- Occupation: Scholar
- Organization: Northwestern University

= Sophie Haroutunian-Gordon =

Sophie Haroutunian-Gordon is a published contributor to the field of Education. She is the Director of the Master of Science in Education Program at Northwestern University, where she is also a professor in the School of Education and Social Policy. She teaches with a focus in the philosophy of education, teacher education, interpretive discussion, and philosophy of psychology. Haroutunian-Gordon began teaching in the Glencoe area of Illinois - she taught sixth grade for five years. She left the faculty of the Department of Education at University of Chicago in 1991, and soon came to Northwestern University to direct the Master of Science in Education Program.

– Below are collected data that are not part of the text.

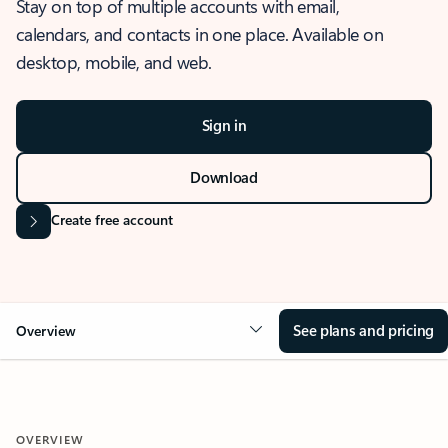
Stay on top of multiple accounts with email,
calendars, and contacts in one place. Available on
desktop, mobile, and web.
Sign in
Download
Create free account
See plans and pricing
Overview
OVERVIEW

Her published work ranges from psychology to the philosophy of education and teacher education. According to Northwestern University, "her second book, Turning the Soul: Teaching Through Conversation, received the American Education Studies Critics Choice Award in 1994. In 1996 she helped to form the Urban/Suburban-Northwestern Consortium of schools, which has received funding from the Joyce Foundation. Haroutunian-Gordon is immediate past president of the Philosophy of Education Society (2003–04)."

==Selected Presentations==
- April, 2004: Case Study: Listening in an Interpretive Discussion. American Educational Research Association, Annual Meeting. Montreal, Canada
- January, 2004: Growing Tolerant through Dialogue: The Role of Listening. Teachers College, Columbia University. New York, NY
- April, 1998: Teaching in an Ill-Structured Situation. AERA Annual Meeting. New Orleans, LA
- April, 1998: Talking Heads. AERA Annual Meeting. New Orleans, LA
- November, 1991: Turning the Soul: Teaching through Conversation in the High School. Essential Schools Coalition. Chicago, IL
- November, 1990: Turning the Soul: The Role of the Teacher. University of Alberta
- April, 1990: Turning the Soul: Teaching through Conversation. Annual Meeting, Philosophy of Education Society. Miami, FL (with K. Benne)
- April, 1989: Learning as Recollection: Plato, Proust, and J.S. Bach. Annual Meeting of the Philosophy of Education Society. San Antonio, TX
- January, 1989: Learning as Recollection: Its Consequences for Teaching. Presented at a conference honoring the life and work of Joseph Sittler. Chicago, IL
- April, 1988: Dialogue with Plato. AERA Annual Meeting. New Orleans, LA
- March, 1984: Is Psychology a Unified Science?. Boston Colloquium for the Philosophy of Science. Boston, MA

==Selected publications==
- 2007: Cultivating Questions: A Focus for Schooling in the Twenty-First Century. Yale Press.
- 2005: In Search of Music of Something Else? A Response to 'the Domain of Didactology as a Field of Theory and Research in Music Education,' by Fred Nielsen. Philosophy of Music Education Review 13: 95-98.
- 2004: Listening—in a democratic Society. Schools: A Journal for Inquiry into the Subject Experience of School Life: Vol. 1, Issue 2.
- 1998: How does thinking proceed? A study of thinking patterns in interpretive discussion. Educational Theory.
- 1994: Plato and Education, The International Encyclopedia of Education.
- 1993: Reflections on a Dialogue with Ken Benne. Educational Theory.
- 1992: Soul in Garrison, J.W. and Rud, A.G., Gaps: Ideals Missing from the Educational Conversation. SUNY Press.
- 1991: Turning the Soul: teaching through conversation in the high school. University of Chicago Press.
- 1989: From Socrates to Software: The Teacher as the Text; The Text as Teacher. University of Chicago Press.
- 1983: Equilibrium in the balance: A study of psychological explanation in Brainerd, C.J., Springer Series in Cognitive Development. Springer-Verlag.

==Overview of Turning the Soul: Teaching Through Conversation in the High School==
By comparing two high school classes' discussions of Romeo and Juliet, Turning the Soul, "offers an alternative to methods advocated by conventional educational practice". According to the University of Chicago Press, the book informs readers "by guiding [them] back and forth between two high school classes discussing Shakespeare's Romeo and Juliet, she gracefully introduces the alternative approach to education: interpretive discussion. One class, located in a private, racially integrated urban school, has had many conversations about the meaning of books. The second group, less advantaged students in a largely black urban school, has not. The reader watches as students in each group begin to draw upon experiences in their personal lives to speculate about events in the play. The students assist one another with the interpretation of complex passages, pose queries that help sustain the conversation, and struggle to "get Shakespeare right." Though the teachers suffer moments of intense frustration, they are rewarded by seeing their students learn to engage in meaningful exchange. Because Turning the Soul draws on actual classroom conversations, it presents the range of difficulties that one encounters in interpretive discussion. The book describes the assumptions about learning that the use of such discussion in the classroom presupposes, and it offers a theoretical perspective from which to view the changes in both students and teachers."